Reynolds is actually suggesting that we ought to roll back our clocks to a time when:

  • Women were not allowed to vote
  • Slavery was legal
  • Racism was accepted
  • There was no public health care
  • There was no social security
  • Homosexuality was a crime
  • Capital punishment was allowed
  • Corporal punishment of children was allowed

Oh the good old days.

Of course Reynolds doesn’t say this, he says “Mr. Tanzi contemplates no return to Dickens.” Tanzi merely wants to rid us of the inefficient government, which can then be replaced by… well it’s note clear, but supposedly it has to do with market solutions.

Good thing the market always has our best interests at heart…

One specific issue that really got me in this article was this bit:

Mr. Tanzi is not “anti-government” for ideological reasons. He goes, he says, where the empirical evidence takes him – which makes his 14th book, Governments Versus Markets: The Changing Economic Role of the State (published in May), so important.

To be fair, I haven’t read this book, but Reynolds did a piss-poor job of presenting any of that evidence in this article. All he provided was a couple of data points for Canada and Sweden’s government spending as percent of GDP. Meanwhile, we have trends like the USA, bastion of free-market capitalism that it is, that are ballooning out of control. This graph would even suggest that spending is either going to remain constant (since apparently we just do a linear regression from 1990) or will continue to rise.

Taking a broader picture of nations, Wikipedia has a list of countries government spending as a percentage of GDP. While nations like Cuba and Zimbabwe top the list, most of Europe sits in the 40-60% range. Meanwhile, countries like Burma, Guatemala, and Haiti fall near the end of the list.

Perhaps Tanzi sees some advantage to living in a nation like Burma (with government expenditures of a mere 8% GDP), but I seem to doubt it as he seems to have spend his life in Italy and USA (with spending of 48.8% and 38.9% respectively).

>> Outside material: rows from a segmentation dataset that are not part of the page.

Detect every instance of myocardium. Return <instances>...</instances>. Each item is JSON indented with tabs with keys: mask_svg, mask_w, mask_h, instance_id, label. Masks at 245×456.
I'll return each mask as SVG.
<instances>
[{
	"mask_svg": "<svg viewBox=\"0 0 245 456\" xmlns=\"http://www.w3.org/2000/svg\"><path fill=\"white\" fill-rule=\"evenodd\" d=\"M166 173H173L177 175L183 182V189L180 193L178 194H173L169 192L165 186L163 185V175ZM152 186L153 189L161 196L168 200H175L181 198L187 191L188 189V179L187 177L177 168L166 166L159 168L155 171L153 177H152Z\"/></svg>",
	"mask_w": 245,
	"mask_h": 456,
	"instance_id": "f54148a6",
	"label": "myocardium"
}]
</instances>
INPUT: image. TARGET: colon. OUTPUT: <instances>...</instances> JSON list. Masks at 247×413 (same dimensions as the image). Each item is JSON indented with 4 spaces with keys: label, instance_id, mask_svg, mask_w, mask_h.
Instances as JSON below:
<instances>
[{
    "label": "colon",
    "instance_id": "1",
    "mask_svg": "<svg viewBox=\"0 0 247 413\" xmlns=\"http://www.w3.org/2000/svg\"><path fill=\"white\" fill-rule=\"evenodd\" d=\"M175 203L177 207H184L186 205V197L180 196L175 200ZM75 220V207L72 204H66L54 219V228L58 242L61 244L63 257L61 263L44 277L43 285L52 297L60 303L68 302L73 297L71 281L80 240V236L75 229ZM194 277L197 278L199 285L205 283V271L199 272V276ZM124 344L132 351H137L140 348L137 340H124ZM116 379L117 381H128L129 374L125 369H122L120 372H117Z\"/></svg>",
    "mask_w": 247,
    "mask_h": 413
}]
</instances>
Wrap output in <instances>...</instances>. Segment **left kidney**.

Tanzi and Reynolds do admit that reducing government spending will increase inequality, but they figure that’s peachy because communism is evil. And I wish that were a strawman argument:

Mr. Tanzi concedes that the diminished state will increase economic inequality. But he argues that equality can’t be the state’s only goal. “If it were,” he says, “North Korea and Cuba would be model welfare states.” Further, though, he argues that there will be many other ways to reduce inequality – when people are once again lightly taxed. The irony of the 21st century, he says, is that big governments have consistently pre-empted reform – by replacing market functions instead of merely regulating them.

[citations desperately needed]

What other ways are we talking about? Private charity?

The best article I could find* on private charity comes from Margaret Little [pdf]**. She notes that private welfare was replaced by public systems, which are now being eroded and replaced again by private charity. Unfortunately, many of these charities have hidden (or overt) agendas, and may discriminate in their generosity. She cites the Salvation Army as an example of one religious organization that has been known to proselytize to its patrons.

This Globe piece really angered me. Hence the disjointed analysis presented here. Nearly everything in it is wrong, and I’d almost go as far as saying it approaches Fractal Wrongness. I may have to come back and pick apart specific pieces one-by-one.

It really worries me that our media is giving such an uncritical platform to such dangerous ideas. No wonder our inequality is rising rapidly.


*I tried a couple quick searches on Google and Google Scholar, but it is exceptionally hard to find good, objective data on the efficiency and efficacy of private charity versus government welfare. Most come either from Libertarians (who often begin by decrying be taxed at gunpoint) or the religious. If anyone has some good peer-reviewed data on this, please send it to me.

**Margaret Little, “The Blurring of Boundaries: Private and Public Welfare for Single Mothers in Ontario.” Studies in Political Economy 47, pp. 89-109. Summer 1995.